#### [Job]
Pick out each line of the entries that contains the word "government", and copy those lines. Case counts.
=-=-=-=-=
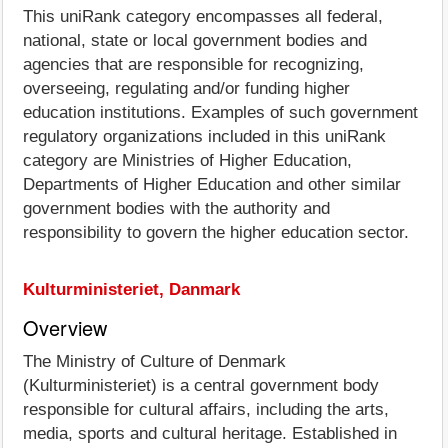
This uniRank category encompasses all federal,
national, state or local government bodies and
agencies that are responsible for recognizing,
overseeing, regulating and/or funding higher
education institutions. Examples of such government
regulatory organizations included in this uniRank
category are Ministries of Higher Education,
Departments of Higher Education and other similar
government bodies with the authority and
responsibility to govern the higher education sector.
Kulturministeriet, Danmark
Overview
The Ministry of Culture of Denmark
(Kulturministeriet) is a central government body
responsible for cultural affairs, including the arts,
media, sports and cultural heritage. Established in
=-=-=-=-=
#### [Solution to the problem]
national, state or local government bodies and
education institutions. Examples of such government
government bodies with the authority and
(Kulturministeriet) is a central government body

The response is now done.